● Your objective
Print the lines from the one containing "What is the largest slice in the pie chart?" through the one containing "Mined from GenBank, NCBI [8]", exactly as they are and with nothing else.

● Data provided
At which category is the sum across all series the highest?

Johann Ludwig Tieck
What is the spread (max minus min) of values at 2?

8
...
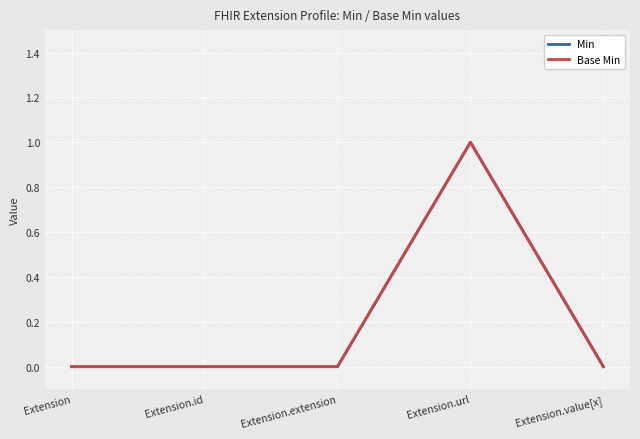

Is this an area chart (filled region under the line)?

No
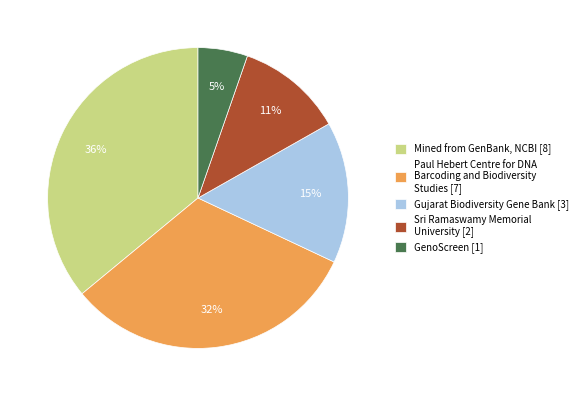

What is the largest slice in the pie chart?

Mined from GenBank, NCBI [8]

● Problem solution
What is the largest slice in the pie chart?

Mined from GenBank, NCBI [8]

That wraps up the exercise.